Vasiliev and the Canadian coach Bert Templeton – known as ‘Dirty Bert’ – were old-fashioned coaches, hard on players and not well liked. Joyce reports rumors of Vasiliev making his team run in the middle of the night after poor performances in Piestany and forcing them to miss meals. Templeton had a reputation of producing dirty teams and taking the national junior team’s helm was his chance to show his nickname was unwarranted; however once the lights went out in Piestany his chances of being regarded any differently were extinguished.
Junior Hockey was then a Breeding Ground For Hockey Fights
Brawling was a feature of junior hockey at the time. “I’d be surprised if there was any of us whose (junior) team had not been in a bench-clearing,” Canadian 1987 WJC team member Scott Metcalfe told Joyce. “I’m not saying it was a good thing, but it was just part of junior hockey at the time.” Joyce details numerous Canadian major bench clearing junior brawls in the 12 months leading up to Piestany and suggests this one on such a big stage lead Canadian hockey officials to finally work toward changing the culture of Canadian hockey.
The Soviets did not fight in their leagues but some players told Joyce that they sometimes did in practices and, though not as experienced as the Canadians, they did not back down in Piestany and acquitted themselves well.

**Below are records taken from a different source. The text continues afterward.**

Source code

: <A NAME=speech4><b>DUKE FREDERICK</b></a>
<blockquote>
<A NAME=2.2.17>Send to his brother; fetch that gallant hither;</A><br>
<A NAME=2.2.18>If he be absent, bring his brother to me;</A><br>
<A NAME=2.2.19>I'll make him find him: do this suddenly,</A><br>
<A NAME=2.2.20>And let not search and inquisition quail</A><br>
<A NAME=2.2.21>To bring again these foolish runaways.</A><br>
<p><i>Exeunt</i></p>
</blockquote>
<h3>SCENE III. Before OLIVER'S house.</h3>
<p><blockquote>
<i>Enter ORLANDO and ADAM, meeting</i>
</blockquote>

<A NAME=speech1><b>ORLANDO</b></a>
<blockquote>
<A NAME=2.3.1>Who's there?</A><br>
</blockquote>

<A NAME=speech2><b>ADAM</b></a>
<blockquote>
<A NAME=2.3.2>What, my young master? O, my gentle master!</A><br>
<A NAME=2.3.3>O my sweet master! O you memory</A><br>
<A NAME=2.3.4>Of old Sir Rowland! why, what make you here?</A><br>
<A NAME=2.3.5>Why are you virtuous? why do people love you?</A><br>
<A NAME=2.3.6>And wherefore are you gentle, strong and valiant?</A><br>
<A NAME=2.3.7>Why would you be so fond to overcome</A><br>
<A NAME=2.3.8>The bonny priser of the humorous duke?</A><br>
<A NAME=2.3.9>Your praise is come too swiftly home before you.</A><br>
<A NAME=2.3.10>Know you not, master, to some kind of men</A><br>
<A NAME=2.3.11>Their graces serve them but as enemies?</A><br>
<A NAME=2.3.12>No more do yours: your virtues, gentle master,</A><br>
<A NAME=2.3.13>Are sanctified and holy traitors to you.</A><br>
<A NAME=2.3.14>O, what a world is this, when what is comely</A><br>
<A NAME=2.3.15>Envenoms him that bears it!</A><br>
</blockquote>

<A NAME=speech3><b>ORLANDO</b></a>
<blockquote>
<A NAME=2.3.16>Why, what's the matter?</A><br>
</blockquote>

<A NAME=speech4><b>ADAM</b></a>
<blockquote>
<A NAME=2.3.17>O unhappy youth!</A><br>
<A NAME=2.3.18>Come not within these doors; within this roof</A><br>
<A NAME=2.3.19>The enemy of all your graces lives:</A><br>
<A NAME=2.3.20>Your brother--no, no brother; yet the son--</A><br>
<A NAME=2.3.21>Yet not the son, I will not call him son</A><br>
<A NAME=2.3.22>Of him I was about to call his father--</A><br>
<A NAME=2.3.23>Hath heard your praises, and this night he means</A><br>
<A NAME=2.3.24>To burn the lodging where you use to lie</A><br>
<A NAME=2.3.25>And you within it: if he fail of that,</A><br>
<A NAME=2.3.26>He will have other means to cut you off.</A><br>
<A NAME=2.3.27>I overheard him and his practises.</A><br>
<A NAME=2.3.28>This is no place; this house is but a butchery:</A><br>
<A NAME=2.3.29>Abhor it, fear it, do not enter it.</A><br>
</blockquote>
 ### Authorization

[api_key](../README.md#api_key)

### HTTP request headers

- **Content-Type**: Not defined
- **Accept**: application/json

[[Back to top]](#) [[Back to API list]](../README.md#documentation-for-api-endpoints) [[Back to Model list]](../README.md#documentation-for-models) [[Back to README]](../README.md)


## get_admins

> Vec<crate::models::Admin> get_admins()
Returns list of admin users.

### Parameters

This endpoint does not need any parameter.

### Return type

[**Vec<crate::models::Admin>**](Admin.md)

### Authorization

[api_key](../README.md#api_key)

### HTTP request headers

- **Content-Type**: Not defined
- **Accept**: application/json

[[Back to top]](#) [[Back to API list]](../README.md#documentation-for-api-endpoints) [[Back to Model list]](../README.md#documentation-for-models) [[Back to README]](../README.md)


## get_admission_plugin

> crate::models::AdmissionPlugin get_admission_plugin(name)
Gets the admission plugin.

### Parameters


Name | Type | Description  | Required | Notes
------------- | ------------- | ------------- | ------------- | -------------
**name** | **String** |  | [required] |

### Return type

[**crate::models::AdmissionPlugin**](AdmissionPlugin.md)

Hockey Canada, Coaches, IIHF and Ref Share Hockey Fight Blame
So who was at fault for what has become known as the Punch-up in Piestany? Some, like Don Cherry, applauded the fight but for most it was not acceptable. It cannot be simply blamed on players, not Fleury or Sanipass or Keane, involved in the initial fights, nor the normally mild-mannered Evgeni Davydov, the first to lead a charge from the bench. The book gives readers plenty of reasons to feel Hockey Canada shares blame, along with both coaching staffs (including Templeton assistant Pat Burns) though as for sending players over the benches reluctant player memories do not reveal all that may have occurred
Further, that climate junior hockey was allowed to descend into in Canada must also share blame. But greatest fault lies with IIHF President Gunther Sabetzki and officials for appointing Hans Ronning of Norway to ref, despite Canada’s team manager Dennis McDonald’s strong objections. Many felt Ronning not experienced or good enough and from the opening moments Ronning allowed the game to run away and by all accounts, including his linesman that night, the Norweigan went into the game afraid of what might happen. Astonishingly, he bolted the ice when things got rough and was found in the officials room smoking a cigarette. Ronning was eventually to become a kindergarten teacher.
Punch Up in Piestany Historic Event in Hockey History
Overall it’s a comprehensive look at a historic hockey moment that goes beyond the humdrum of who scored or made a great save and it’s likely any hockey fan, Canadian or otherwise, will find Joyce’s account of that remarkable night, and the events and the climate surrounding it, fascinating.